- [PARTS OF THE EXERCISE]:
1) Could you copy, word for word, the part of the blog post running from "I Used to Be" up to and including "to skip it)"?
2) How would you put this sentence from the blog post into Spanish: "But you also didn’t spend 14 hours of your Sunday standing on a frozen lake in the middle of a blizzard with temps hovering in the single digits and the windchill well below zero."

- [TEXT UNDER STUDY]:
I Used to Be Funnier…
Calendar of Awesomeness
Better than anti-depressants! … Sort of.
(I wrote this last weekend but I didn’t have cell service in the blizzard to post it and then I forgot about it until now when I was looking at something else on my phone — feel free to skip it)
I just saw the Mother-Fucking Polar Express! – and yes I had to “M F” it so you’d get the full effect of my excitement!!!
No shitting! So we’re driving home in a blizzard (at this VERY moment actually, I’m trying to keep myself busy so I don’t worry about the slicker-than-boogers highway and all the extra weight — ahem! Trailer, not fatties — behind us because we’ve almost died like 6 times and I haven’t even done half of the things on my bucket list) we’re going at a snooze-inducing 25 miles an hour on I-25. Talk about a Loooooong drive home. So you can imagine my excitement when I look over and realize that even though visibility is so poor I can’t see the traffic in the south-bound lanes, I can see the most amazing spectacle I’ve ever seen!! Lights that would cut through the thickest snow and fog on the planet! One way up high, two more in the middle and more closer to the ground the lights emit beams that look like….Oh mylanta. The Polar Express! I totally saw it. You didn’t! But you also didn’t spend 14 hours of your Sunday standing on a frozen lake in the middle of a blizzard with temps hovering in the single digits and the windchill well below zero. Did I mention BLIZZARD? ugh. As if that wasn’t enough, add in the ugly, life-threatening drive home and I totally deserved that goddamn miracle. Craig said it was probably just a freight train, why you gotta rain on my parade?? If I say it’s the POLAR EXPRESS, it’s the goddamn Polar Express!!!!

- [DATA SECTION]:
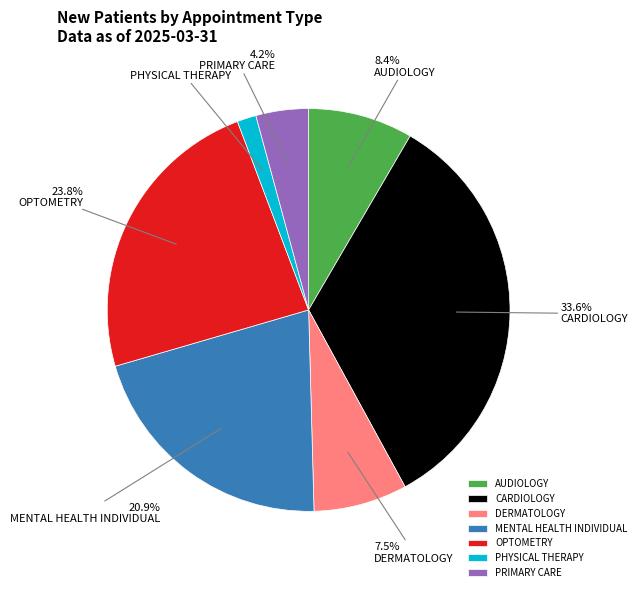

Rank the categories by value from highest to lowest.

CARDIOLOGY, OPTOMETRY, MENTAL HEALTH INDIVIDUAL, AUDIOLOGY, DERMATOLOGY, PRIMARY CARE, PHYSICAL THERAPY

- [YOUR WRITTEN ANSWERS]:
1)
I Used to Be Funnier…
Calendar of Awesomeness
Better than anti-depressants! … Sort of.
(I wrote this last weekend but I didn’t have cell service in the blizzard to post it and then I forgot about it until now when I was looking at something else on my phone — feel free to skip it)

2) Pero tú tampoco pasaste 14 horas de tu domingo de pie sobre un lago congelado en medio de una ventisca, con temperaturas de un solo dígito y la sensación térmica muy por debajo de cero.